Furthermore, the facility is ‘ex-proof’ and therefore able to process organisms which require a feed of organic solvents for successful culture. The purification train at Lonza Visp offers large-scale separation methodologies based upon ion exchange, hydrophobic interaction chromatography, traditional high-performance liquid chromatography, size exclusion and gel-filtration.

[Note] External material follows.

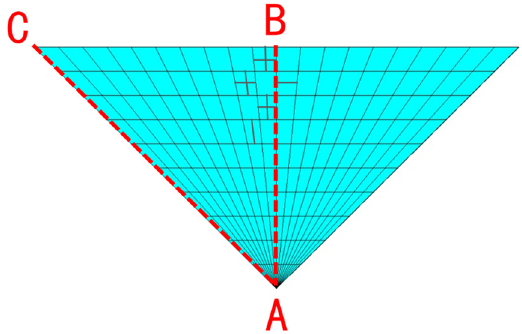
Figure 10. Vertical dam face in a triangular valley.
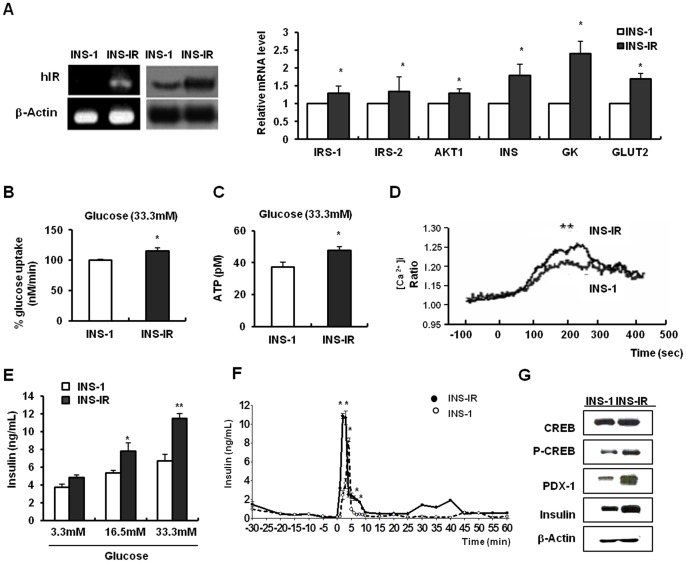
IR overexpression improves β-cell functions.The plasmid pCMV6 containing the human IR cDNA was stably transfected into INS-1 NS-IR cells). A, Left panel: Comparison of hIR band by using RT-PCR and the western blot method. Right cells (I panel: Relative mRNA levels of β-cell markers and insulin signaling intermediators using real time PCR. B, Radio-labeled glucose incorporation into INS-1 and INS-IR cells in response to 33.3 mM glucose stimulus. C, Intracellular ATP concentration using a luciferin/LUC method. D, Fura-2 AM staining Ca2+ influx into cells using a microfluorometric system. E, Insulin concentration in media in response to glucose stimulus. F, First-phase and second-phase insulin release pattern. Insulin secretion was tested by perfusion with KRBB containing 33.3 mM glucose. G, Protein levels of CREB/PDX-1/insulin using the western blot method. Values are mean ± SE of three independent experiments, each performed in triplicate. *P<0.05, **P<0.001 INS-1 vs. INS-IR cells (Student t-test).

Further downstream, facilities at Visp for use on the new production lines include a membrane purification system, a high-pressure homogenizer operating at 12kbar and a new spray drier suite. The project also includes an expansion of Quality Assurance (QA) and Quality Control (QC) services, as well as the R&D activities in Visp. Installation and the supply of equipment was undertaken by BBS Systems, Aerni Ag and Orbimatic.

Compliance and validation

The plant design complies with the FDA’s Centre for Drug Evaluation and Research (CDER) and Centre for Biologics Evaluation and Research (CBER) requirements, including a complex and carefully considered environmental monitoring system. The new facilities are fully compliant with Biosafety Class 2 regulations.

API manufacturing plant

In June 2007 Lonza announced the construction of a new plant in Switzerland, which subsequently opened in June 2010. The plant has provided Lonza with the capacity to manufacture highly potent active pharmaceutical ingredients (APIs) on a large-scale.

“The plant has provided Lonza with the capacity to manufacture highly potent APIs on a large-scale.”

The new facility required an investment of CHF80m (€48m, $64.38m) and is situated on the existing site in Visp, where there are also smaller-scale API manufacturing facilities.

The plant was built to meet growing demand for existing highly potent API products and new API opportunities”. High potency APIs and hazardous chemistry markets are fast emerging as more profitable alternatives since the pharmaceutical sector is suffering from over capacity and pressure from lower cost alternatives from India and China.

The extension of the existing API-capacity in Visp is an important component of the overall Lonza Exclusive Synthesis (LES) strategy.

Expansion

In May 2011, Lonza announced plans to further expand the Visp site to provide additional cytotoxic manufacturing capabilities.

The cytotoxic expansion is planned within the existing GMP laboratory suites to increase the production capacity to commercial-scale. The project is estimated to cost CHF24m and is scheduled to be completed in the second quarter of 2012.

The expansion will offer end-to end solutions for range of technologies and catapult the Visp site into a centre of excellence for high-potency manufacturing.